At the same time, stronger hurricanes are pounding the Gulf Coast, denser rain events are causing 100-year floods on a regular basis and stronger tornadoes are whipping across the Midwest.
“This is a huge, huge political hurdle. Trump solves it by pretending it’s not there,” Brown said.
“I wish there were a way to learn by reading a book or listening to a scientist, but it’s going to take, yes, listening to the scientists, but experiencing the toxic air, experiencing the flooding, the fires, the political upheaval in Miami, in New Orleans, in Texas, in New York City, and California and Portland and Iowa,” he said. “One thing we know, things are going to get worse, there’s going to be more suffering, more costs, and at some point on that trajectory the political will crystalize and the government will make the heroic effort required to tackle both problems, coping with the current disasters and taking steps to reduce the current level of emissions to net zero.”
Brown said California, the United States and the world needed to spend “not billions, but trillions” both reducing carbon emissions and making society more adaptable to climate change.
“We have to raise sea walls. We have to hire more firefighters. We have to manage the forests more intensively, more carefully, more scientifically,” he said. “We have this dual track, and we’re not moving on either one at the pace that is required to avert the worst of disaster.”

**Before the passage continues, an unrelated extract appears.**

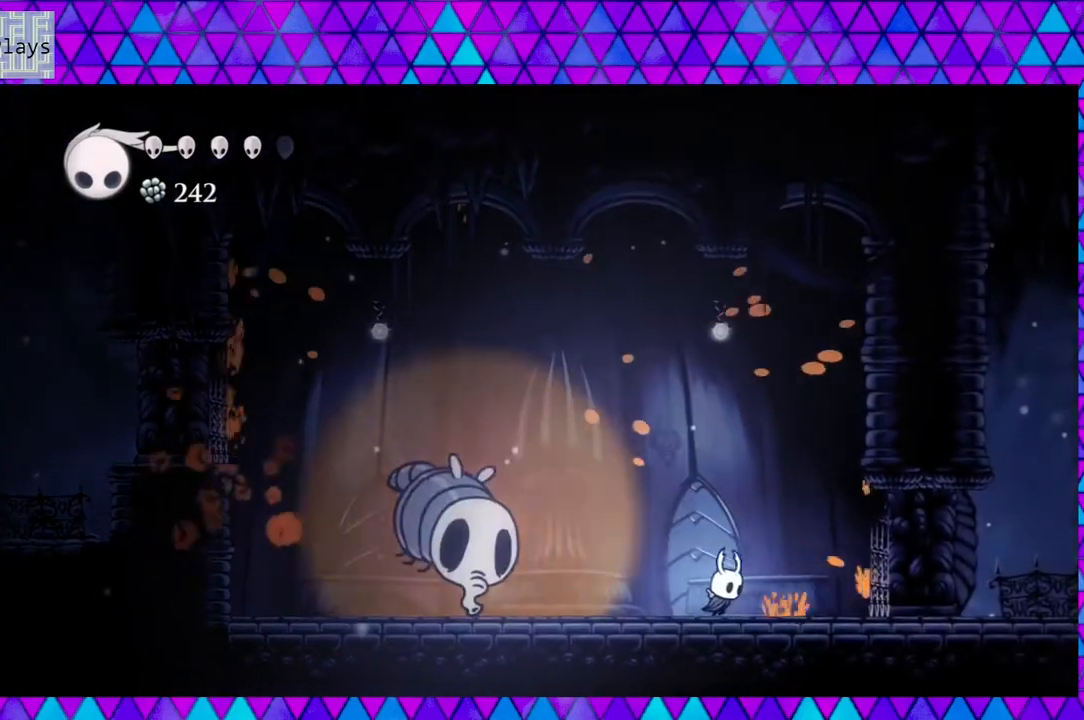
{"buttons": [], "left_stick": "left", "right_stick": "center", "events": [[417, "DPAD_RIGHT", "up"]]}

Brown, a cerebral intellectual who made a habit of quoting obscure philosophers in official addresses, is perhaps the polar opposite of Trump, a bombastic celebrity who demands personal loyalty. But Brown says he understands Trump’s appeal to those who increasingly feel left behind by a changing society.
“The world is changing, our customs are changing, it’s not a world that more conservative, more traditional people recognize,” Brown said. “People are reacting and Trump has been able to exploit their fears. The fact that he is almost a cult figure, that isn’t just his eloquence, it’s that he’s been able to tap in to real fears, real concerns that so many Americans are feeling.”
“It’s a very dynamic world with lots of anxiety and fear, and it’s just made for demagoguery. And that’s exactly Trump’s expertise,” he said.
Despite decades in Democratic politics, Brown has never been a central figure in the national party. He was an outsider when he beat three established politicians to capture the governorship for the first time in 1976, at age 36. He was an outsider when he ran for president three times, most recently in 1992, but later served another two terms as governor before leaving office in 2019.
Today, he sees a younger generation of politicians pushing those in his generation, like Biden, to embrace new change. Asked his views on progressive upstarts like Reps. Alexandria Ocasio-Cortez (D-N.Y.) and, in his own backyard, Ro Khanna (D-Calif.), Brown said the activist class would not get all it wanted from Biden — but that they play a role in pushing a president.
“There’s an inherent tension. That’s why we have two legs. One leg steps out and the other leg comes afterwards. We need the people to push us, to push us on equity, on climate change, on nuclear negotiations, all these things. The status quo is too stagnant. And because of the way it functions, its folkways, it will always be stagnant,” he said. “Without the activists pushing, we don’t go anywhere. The activists aren’t going to get what exactly they want, but actually if you check in in 10 years, we’ll be way beyond what they’re even thinking today, although maybe in a different way.”